WHAT TO DO. Type out the lines below exactly, pictures excluded.

■ ■ ■ ■ ■

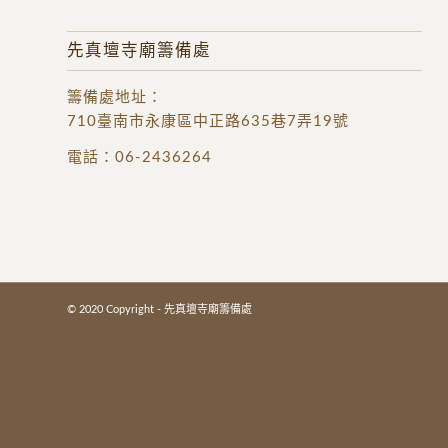
先真壇寺廟籌備處
籌備處地址
：
710臺南市永康區中正路635巷7弄19號
電話：
06-2436264
© 2020 Copyright - 先真壇寺廟籌備處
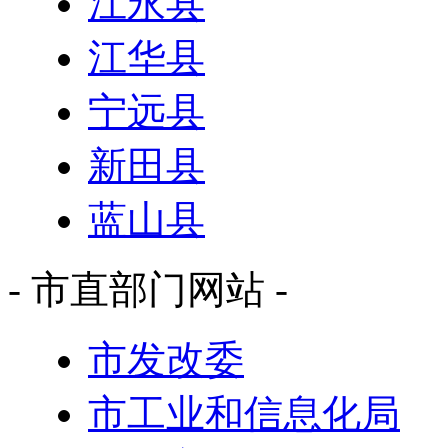
江永县
江华县
宁远县
新田县
蓝山县
- 市直部门网站 -
市发改委
市工业和信息化局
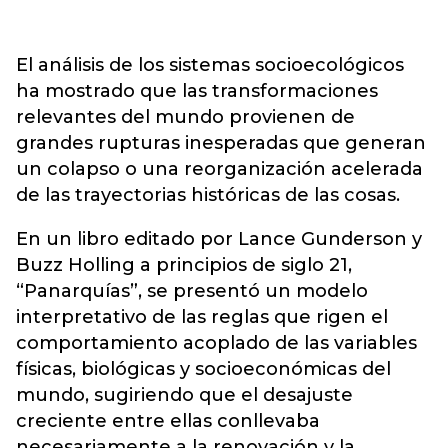
El análisis de los sistemas socioecológicos
ha mostrado que las transformaciones
relevantes del mundo provienen de
grandes rupturas inesperadas que generan
un colapso o una reorganización acelerada
de las trayectorias históricas de las cosas.
En un libro editado por Lance Gunderson y
Buzz Holling a principios de siglo 21,
“Panarquías”, se presentó un modelo
interpretativo de las reglas que rigen el
comportamiento acoplado de las variables
físicas, biológicas y socioeconómicas del
mundo, sugiriendo que el desajuste
creciente entre ellas conllevaba
necesariamente a la renovación y la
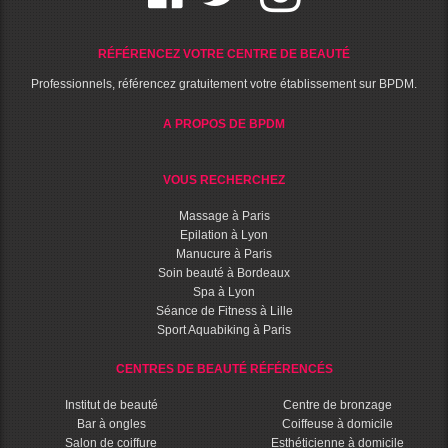
RÉFÉRENCEZ VOTRE CENTRE DE BEAUTÉ
Professionnels, référencez gratuitement votre établissement sur BPDM.
A PROPOS DE BPDM
VOUS RECHERCHEZ
Massage à Paris
Epilation à Lyon
Manucure à Paris
Soin beauté à Bordeaux
Spa à Lyon
Séance de Fitness à Lille
Sport Aquabiking à Paris
CENTRES DE BEAUTÉ RÉFÉRENCÉS
Institut de beauté
Centre de bronzage
Bar à ongles
Coiffeuse à domicile
Salon de coiffure
Esthéticienne à domicile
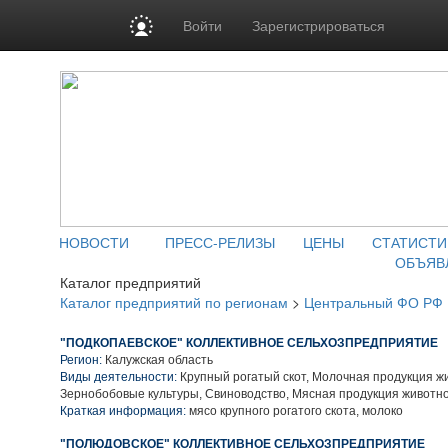
Войти
Зарегистрироваться
НОВОСТИ
ПРЕСС-РЕЛИЗЫ
ЦЕНЫ
СТАТИСТИ
ОБЪЯВ
Каталог предприятий
Каталог предприятий по регионам
>
Центральный ФО РФ
"ПОДКОПАЕВСКОЕ" КОЛЛЕКТИВНОЕ СЕЛЬХОЗПРЕДПРИЯТИЕ
Регион:
Калужская область
Виды деятельности:
Крупный рогатый скот, Молочная продукция ж
Зернобобовые культуры, Свиноводство, Мясная продукция животн
Краткая информация:
мясо крупного рогатого скота, молоко
"ПОЛЮДОВСКОЕ" КОЛЛЕКТИВНОЕ СЕЛЬХОЗПРЕДПРИЯТИЕ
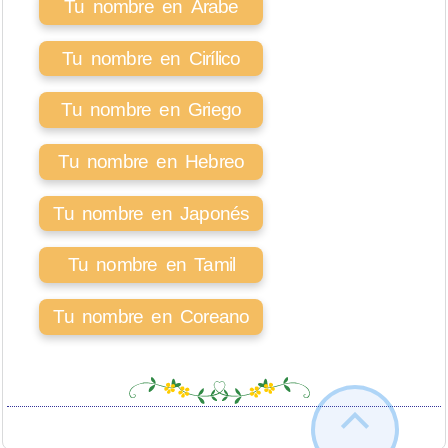
Tu nombre en Árabe
Tu nombre en Cirílico
Tu nombre en Griego
Tu nombre en Hebreo
Tu nombre en Japonés
Tu nombre en Tamil
Tu nombre en Coreano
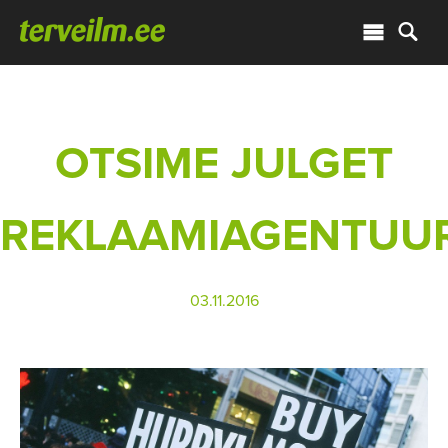
OTSIME JULGET
REKLAAMIAGENTUUR
03.11.2016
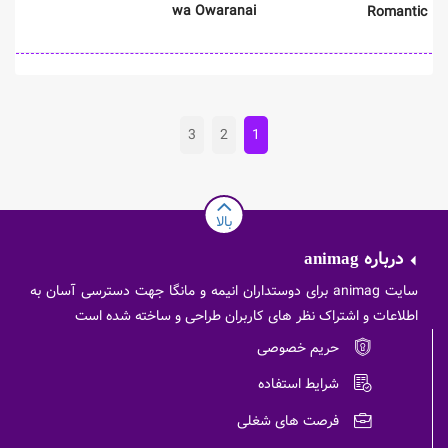
wa Owaranai
Romantic
3
2
1
بالا
درباره
animag
سایت animag برای دوستداران انیمه و مانگا جهت دسترسی آسان به
اطلاعات و اشتراک نظر های کاربران طراحی و ساخته شده است
حریم خصوصی
شرایط استفاده
فرصت های شغلی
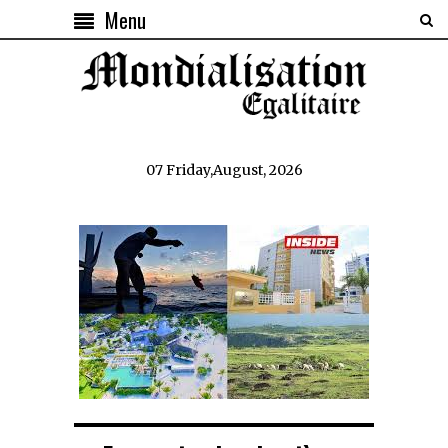
Menu
07 Friday,August, 2026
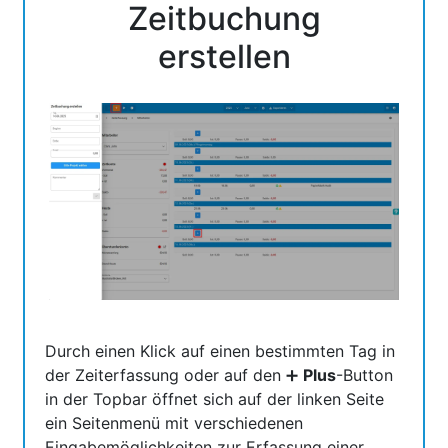
Zeitbuchung
erstellen
Durch einen Klick auf einen bestimmten Tag in
der Zeiterfassung oder auf den ➕
Plus
-Button
in der Topbar öffnet sich auf der linken Seite
ein Seitenmenü mit verschiedenen
Eingabemöglichkeiten zur Erfassung einer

■ ■ ■ ■ ■

RESPONSE TO THIS TASK.
先真壇寺廟籌備處
籌備處地址
：
710臺南市永康區中正路635巷7弄19號
電話：
06-2436264
© 2020 Copyright - 先真壇寺廟籌備處
江永县
江华县
宁远县
新田县
蓝山县
- 市直部门网站 -
市发改委
市工业和信息化局
El análisis de los sistemas socioecológicos
ha mostrado que las transformaciones
relevantes del mundo provienen de
grandes rupturas inesperadas que generan
un colapso o una reorganización acelerada
de las trayectorias históricas de las cosas.
En un libro editado por Lance Gunderson y
Buzz Holling a principios de siglo 21,
“Panarquías”, se presentó un modelo
interpretativo de las reglas que rigen el
comportamiento acoplado de las variables
físicas, biológicas y socioeconómicas del
mundo, sugiriendo que el desajuste
creciente entre ellas conllevaba
necesariamente a la renovación y la
RÉFÉRENCEZ VOTRE CENTRE DE BEAUTÉ
Professionnels, référencez gratuitement votre établissement sur BPDM.
A PROPOS DE BPDM
VOUS RECHERCHEZ
Massage à Paris
Epilation à Lyon
Manucure à Paris
Soin beauté à Bordeaux
Spa à Lyon
Séance de Fitness à Lille
Sport Aquabiking à Paris
CENTRES DE BEAUTÉ RÉFÉRENCÉS
Institut de beauté
Centre de bronzage
Bar à ongles
Coiffeuse à domicile
Salon de coiffure
Esthéticienne à domicile
Войти
Зарегистрироваться
НОВОСТИ
ПРЕСС-РЕЛИЗЫ
ЦЕНЫ
СТАТИСТИ
ОБЪЯВ
Каталог предприятий
Каталог предприятий по регионам
>
Центральный ФО РФ
"ПОДКОПАЕВСКОЕ" КОЛЛЕКТИВНОЕ СЕЛЬХОЗПРЕДПРИЯТИЕ
Регион:
Калужская область
Виды деятельности:
Крупный рогатый скот, Молочная продукция ж
Зернобобовые культуры, Свиноводство, Мясная продукция животн
Краткая информация:
мясо крупного рогатого скота, молоко
"ПОЛЮДОВСКОЕ" КОЛЛЕКТИВНОЕ СЕЛЬХОЗПРЕДПРИЯТИЕ
Tu nombre en Árabe
Tu nombre en Cirílico
Tu nombre en Griego
Tu nombre en Hebreo
Tu nombre en Japonés
Tu nombre en Tamil
Tu nombre en Coreano
OTSIME JULGET
REKLAAMIAGENTUUR
03.11.2016
wa Owaranai
Romantic
3
2
1
بالا
درباره
animag
سایت animag برای دوستداران انیمه و مانگا جهت دسترسی آسان به
اطلاعات و اشتراک نظر های کاربران طراحی و ساخته شده است
حریم خصوصی
شرایط استفاده
فرصت های شغلی
Menu
07 Friday,August, 2026
Zeitbuchung
erstellen
Durch einen Klick auf einen bestimmten Tag in
der Zeiterfassung oder auf den ➕
Plus
-Button
in der Topbar öffnet sich auf der linken Seite
ein Seitenmenü mit verschiedenen
Eingabemöglichkeiten zur Erfassung einer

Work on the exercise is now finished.